━━ Source passage
The pushshift API allows the user to download over 1000 posts from a subreddit. In addition to this, it allows one to filter posts based on the date they were posted. I ran a loop which collected posts starting from current time till the total number of posts collected were greater than or equal to 6000. In the end, 6000 posts were sampled from all the posts collected from each flair.

In [0]:
dataset_df = pd.DataFrame(columns=['created_utc', 'url', 'num_comments', 'selftext', 'title', 'over_18', 'link_flair_text', 'id', 'permalink'])

for flair in flairs:
  print("Getting data for", flair)
  epoch_time = calendar.timegm(time.gmtime())
  idle_attempts = 0
  posts = 0
  data_dict = {'created_utc': [], 'url': [], 'num_comments': [], 'selftext': [], 'title': [], 'over_18': [], 'link_flair_text': [], 
               'id': [], 'permalink': []}
  while posts < POSTS_PER_CLASS:
    flag = False
    URL = 'https://api.pushshift.io/reddit/submission/search/'
    PARAMS = {'subreddit': 'india', 'before': epoch_time, 'sort': 'desc', 'limit': 1000} 
    r = requests.get(url = URL, params = PARAMS)
    ret = r.json()
    if 'data' in ret and len(ret['data']) > 0:
      data = ret['data']
      for ele in data:
        if 'link_flair_text' in ele and ele['link_flair_text'] == flair:
          flag = True
          if ele['id'] not in data_dict['id']:
            data_dict['created_utc'].append(ele['created_utc'])
            data_dict['url'].append(ele['url'])
            data_dict['num_comments'].append(ele['num_comments'])
━━━━
━━ Provided data
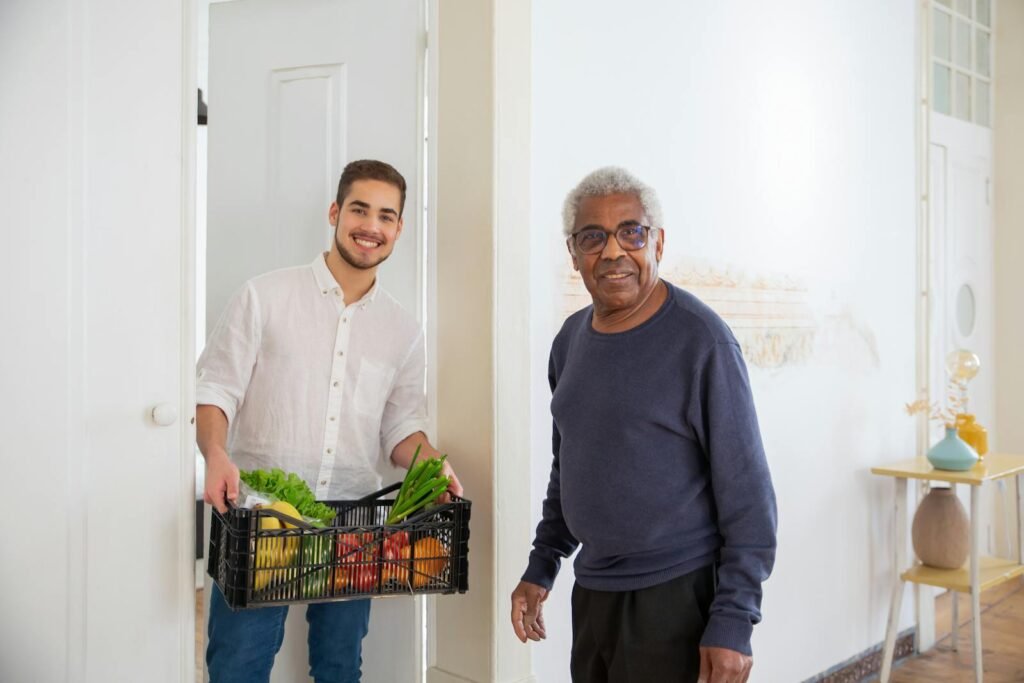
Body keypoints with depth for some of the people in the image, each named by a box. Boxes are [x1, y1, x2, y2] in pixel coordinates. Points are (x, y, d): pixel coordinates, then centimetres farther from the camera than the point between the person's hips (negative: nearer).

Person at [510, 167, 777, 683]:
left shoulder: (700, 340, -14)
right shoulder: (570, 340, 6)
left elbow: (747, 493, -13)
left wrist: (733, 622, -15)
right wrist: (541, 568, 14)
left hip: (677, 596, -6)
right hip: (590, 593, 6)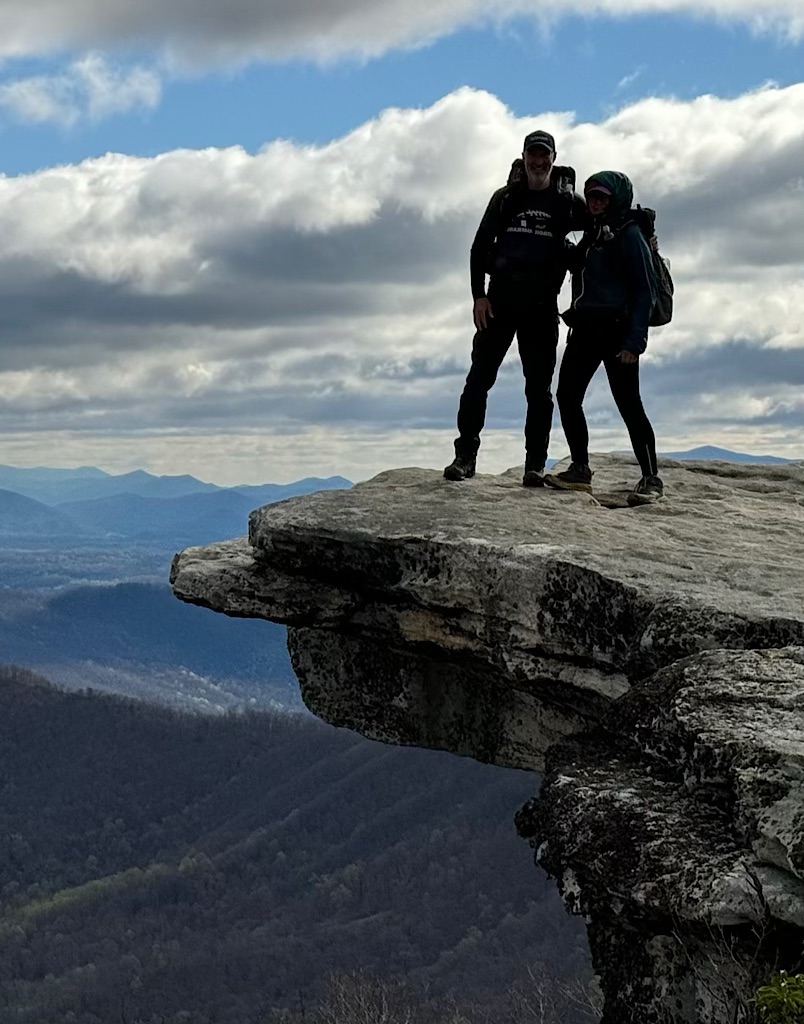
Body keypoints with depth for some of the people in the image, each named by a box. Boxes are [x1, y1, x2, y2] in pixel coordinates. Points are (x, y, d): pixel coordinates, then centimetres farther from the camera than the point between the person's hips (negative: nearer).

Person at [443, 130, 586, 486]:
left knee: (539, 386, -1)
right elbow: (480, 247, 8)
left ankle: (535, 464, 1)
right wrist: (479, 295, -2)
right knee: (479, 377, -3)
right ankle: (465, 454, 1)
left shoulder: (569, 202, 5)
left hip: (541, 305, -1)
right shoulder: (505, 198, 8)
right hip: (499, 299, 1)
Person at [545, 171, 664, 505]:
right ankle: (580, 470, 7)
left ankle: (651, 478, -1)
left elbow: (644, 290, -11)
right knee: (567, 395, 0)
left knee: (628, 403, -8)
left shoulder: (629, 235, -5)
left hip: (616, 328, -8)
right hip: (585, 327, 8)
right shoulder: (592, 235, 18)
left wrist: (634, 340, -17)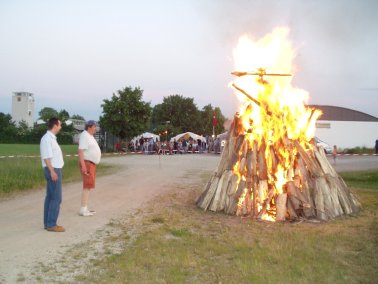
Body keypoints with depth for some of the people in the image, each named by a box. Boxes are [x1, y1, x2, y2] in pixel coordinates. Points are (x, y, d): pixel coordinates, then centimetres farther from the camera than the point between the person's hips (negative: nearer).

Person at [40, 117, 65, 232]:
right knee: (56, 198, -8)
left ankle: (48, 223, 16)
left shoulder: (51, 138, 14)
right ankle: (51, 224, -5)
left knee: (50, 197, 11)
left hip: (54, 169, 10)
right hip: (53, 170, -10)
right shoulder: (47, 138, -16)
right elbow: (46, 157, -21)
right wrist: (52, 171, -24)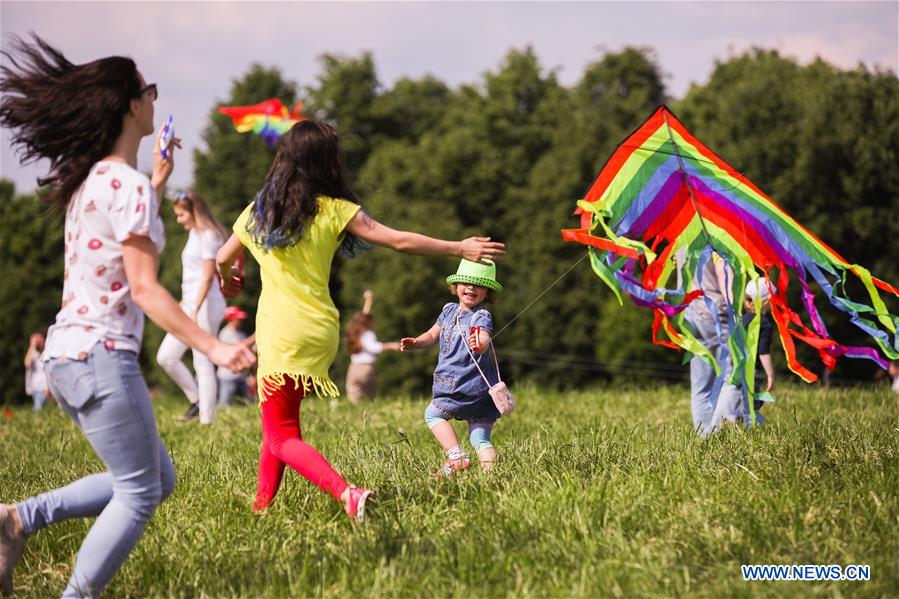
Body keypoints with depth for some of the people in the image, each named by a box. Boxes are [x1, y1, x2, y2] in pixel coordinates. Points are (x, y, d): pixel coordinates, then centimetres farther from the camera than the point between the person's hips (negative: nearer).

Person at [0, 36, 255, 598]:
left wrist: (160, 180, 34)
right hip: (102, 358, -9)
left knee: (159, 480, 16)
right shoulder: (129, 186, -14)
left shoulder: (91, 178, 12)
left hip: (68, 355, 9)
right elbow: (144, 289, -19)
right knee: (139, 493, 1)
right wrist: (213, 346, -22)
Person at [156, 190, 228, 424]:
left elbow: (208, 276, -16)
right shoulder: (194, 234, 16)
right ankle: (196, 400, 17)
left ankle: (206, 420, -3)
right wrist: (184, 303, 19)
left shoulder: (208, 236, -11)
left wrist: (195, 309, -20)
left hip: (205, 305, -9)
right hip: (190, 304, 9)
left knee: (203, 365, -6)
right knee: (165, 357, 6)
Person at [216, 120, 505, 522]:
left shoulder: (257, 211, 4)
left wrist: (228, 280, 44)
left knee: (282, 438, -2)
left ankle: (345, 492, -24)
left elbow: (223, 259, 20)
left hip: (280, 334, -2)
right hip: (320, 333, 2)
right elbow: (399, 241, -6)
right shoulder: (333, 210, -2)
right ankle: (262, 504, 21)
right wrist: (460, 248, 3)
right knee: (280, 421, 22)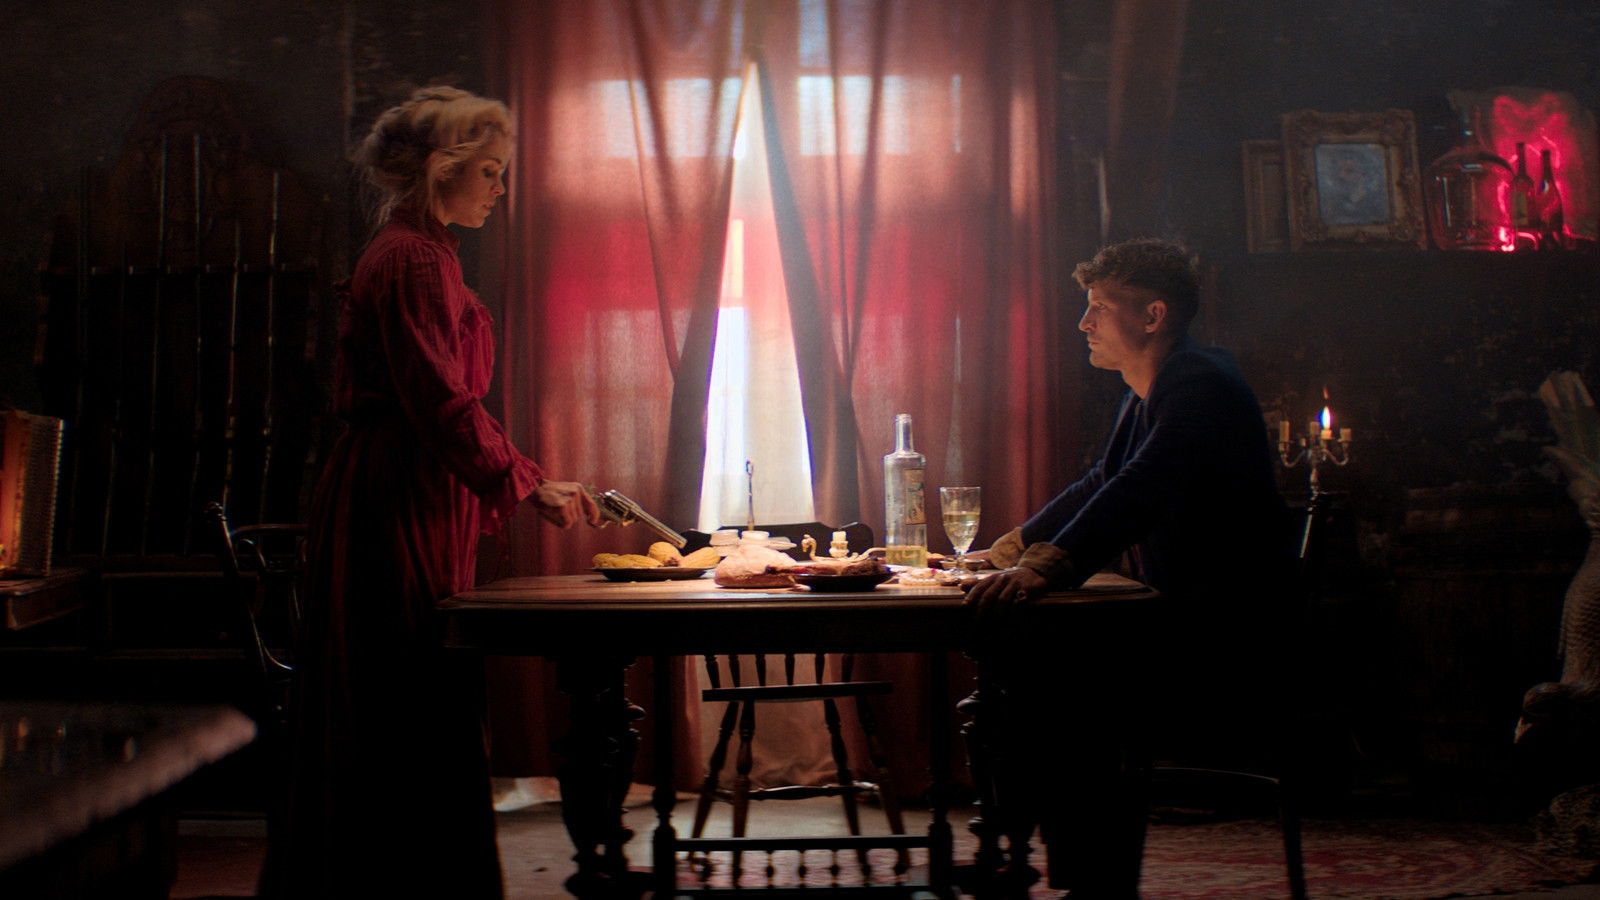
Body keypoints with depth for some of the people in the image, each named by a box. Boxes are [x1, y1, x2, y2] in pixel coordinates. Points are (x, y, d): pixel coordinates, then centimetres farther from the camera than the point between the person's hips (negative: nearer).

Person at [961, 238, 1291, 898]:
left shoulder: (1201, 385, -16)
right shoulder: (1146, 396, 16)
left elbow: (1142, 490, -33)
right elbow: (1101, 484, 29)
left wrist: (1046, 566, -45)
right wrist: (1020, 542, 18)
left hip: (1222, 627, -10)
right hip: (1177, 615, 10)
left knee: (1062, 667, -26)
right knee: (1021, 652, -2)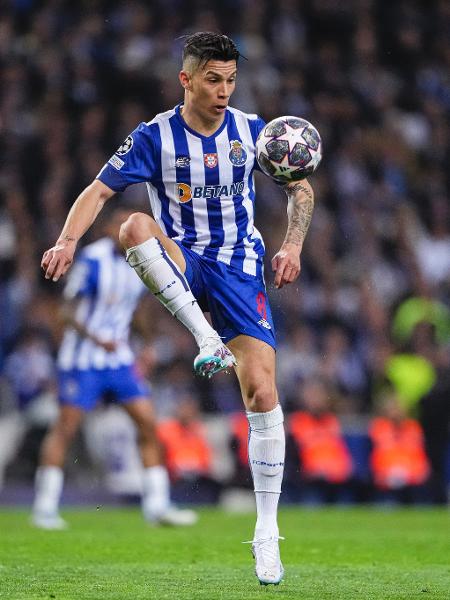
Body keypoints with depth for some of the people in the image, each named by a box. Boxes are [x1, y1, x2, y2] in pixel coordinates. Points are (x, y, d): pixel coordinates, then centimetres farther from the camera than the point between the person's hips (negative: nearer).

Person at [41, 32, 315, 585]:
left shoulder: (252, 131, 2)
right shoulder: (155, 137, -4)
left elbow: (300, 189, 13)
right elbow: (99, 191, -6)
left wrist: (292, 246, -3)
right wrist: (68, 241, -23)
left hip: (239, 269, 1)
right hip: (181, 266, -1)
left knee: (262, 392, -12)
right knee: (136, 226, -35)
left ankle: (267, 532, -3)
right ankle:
━━━━
◆ **Work item A**: From the passage on collecting subreddit posts, quote the part that opens with the words containing "if 'data' in" and closes with "data_dict['url'].append(ele['url'])".
◆ **Work item B**: Write what comes next in the passage on gathering subreddit posts through the pushshift API, picking up from its last line.

◆ **Answer A**:
if 'data' in ret and len(ret['data']) > 0:
      data = ret['data']
      for ele in data:
        if 'link_flair_text' in ele and ele['link_flair_text'] == flair:
          flag = True
          if ele['id'] not in data_dict['id']:
            data_dict['created_utc'].append(ele['created_utc'])
            data_dict['url'].append(ele['url'])

◆ **Answer B**:
            data_dict['selftext'].append(ele['selftext'] if 'selftext' in ele else "")
            data_dict['title'].append(ele['title'])
            data_dict['over_18'].append(ele['over_18'])
            data_dict['link_flair_text'].append(ele['link_flair_text'])
            data_dict['id'].append(ele['id'])
            data_dict['permalink'].append(ele['permalink'])
            posts += 1
            if posts%1000 == 0:
              print("Posts:", posts)
      if flag is False:
        idle_attempts += 1
        print("idle attempts:", idle_attempts)
      if idle_attempts > 5:
        print("5 idle attempts, breaking loop")
        break
      epoch_time = data[len(data)-1]['created_utc']
    else:
      break
  dict_df = pd.DataFrame.from_dict(data_dict)
  print("Data for flair: " + flair + " " + str(len(dict_df)))
  if len(dict_df) > POSTS_PER_CLASS:
    dict_df = dict_df.sample(n = POSTS_PER_CLASS)
  dataset_df = pd.concat([dataset_df, dict_df], ignore_index=True)
  print("Data for flair after sampling: " + flair + " " + str(len(dataset_df)))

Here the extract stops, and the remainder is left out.